3. Offrire agli studenti opportunità per esplorare, fare esperienza, migliorare e valutare criticamente le loro idee ed iniziative educative in ambienti di vita reale.

In tutti i programmi gli studenti sono invitati a lavorare in piccoli gruppi dove vengono a contatto con diverse situazioni di apprendimento. Queste situazioni vanno da attività di base scolastica, ad attività che coinvolgono insegnanti, studenti e genitori nell'ambiente scolastico, a attività di base comunitarie nelle quali essi animano eventi che pianificano e più tardi valutano, con i bambini e gli adulti negli ambienti domestici e comunitari.

Nei piccoli gruppi gli studenti si impegnano in discussioni per arrivare a:

• definire le questioni coinvolte nella situazione di apprendimento. Mentre identificano questi problemi attingono alle loro esperienze di vita e cercano di integrare la loro nuova conoscenza sullo sviluppo umano e ciò che la influenza.

• Esplorare il significato della situazione rivelando le loro attitudini, valori e pregiudizi su se stessi e sugli adulti e bambini con i quali vivono e lavorano.

• Proporre azioni, pianificarle, migliorarle e valutarle.
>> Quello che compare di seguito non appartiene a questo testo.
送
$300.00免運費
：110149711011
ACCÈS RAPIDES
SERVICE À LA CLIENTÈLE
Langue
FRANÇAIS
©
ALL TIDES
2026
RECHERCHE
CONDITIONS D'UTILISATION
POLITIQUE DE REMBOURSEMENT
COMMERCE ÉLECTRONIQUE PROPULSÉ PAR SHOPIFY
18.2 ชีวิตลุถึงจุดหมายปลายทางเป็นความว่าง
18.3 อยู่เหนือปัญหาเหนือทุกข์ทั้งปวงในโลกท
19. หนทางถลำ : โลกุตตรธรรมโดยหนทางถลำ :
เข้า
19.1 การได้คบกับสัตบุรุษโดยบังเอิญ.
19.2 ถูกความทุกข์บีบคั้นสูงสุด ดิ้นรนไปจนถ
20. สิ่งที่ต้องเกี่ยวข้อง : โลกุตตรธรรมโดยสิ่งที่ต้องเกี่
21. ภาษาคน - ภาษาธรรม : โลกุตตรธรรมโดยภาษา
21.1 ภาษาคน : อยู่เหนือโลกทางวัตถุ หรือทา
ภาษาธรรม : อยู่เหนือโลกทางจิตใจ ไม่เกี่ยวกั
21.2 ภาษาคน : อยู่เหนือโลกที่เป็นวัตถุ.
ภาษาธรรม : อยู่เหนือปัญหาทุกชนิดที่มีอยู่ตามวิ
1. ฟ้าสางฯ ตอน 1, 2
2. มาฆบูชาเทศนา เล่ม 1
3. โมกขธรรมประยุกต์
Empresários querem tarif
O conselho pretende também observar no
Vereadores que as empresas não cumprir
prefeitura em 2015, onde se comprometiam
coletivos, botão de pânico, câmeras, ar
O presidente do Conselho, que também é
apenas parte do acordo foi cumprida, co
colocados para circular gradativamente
Ciascuno studente deve tenere un diario. Ciò li aiuta a tracciare la linea del loro sviluppo e permette loro di articolare sentimenti e formulare idee, in modo da migliorare come discenti e prepararsi ad osservarsi continuamente e a monitorare il proprio sviluppo.

Queste strategie sono importanti per sostenerli come "apprendisti" della vita in una società dove l'obiettivo dell'educazione consiste nel perpetuare la tradizione e dove il cambiamento è visto come una minaccia alla sua stessa sopravvivenza.

La facoltà vede l'educazione come "sviluppo". L'educazione come sviluppo inizia dal percepire la cultura come una dinamica che accresce l"'eredità culturale" della società, la sua esperienza e la crescente conoscenza. La facoltà si assume la responsabilità di sostenere gli studenti a cercare le verità loro proprie attraverso tutti i conflitti che essi incontrano a tutti i livelli del loro essere.

La speranza per una GIUSTA PACE IN TERRA SANTA consiste nel dare gli strumenti ai giovani per osare di pensare creativamente e spezzare le opzioni settarie che stanno guidando l'intera regione sull'orlo di un disastro.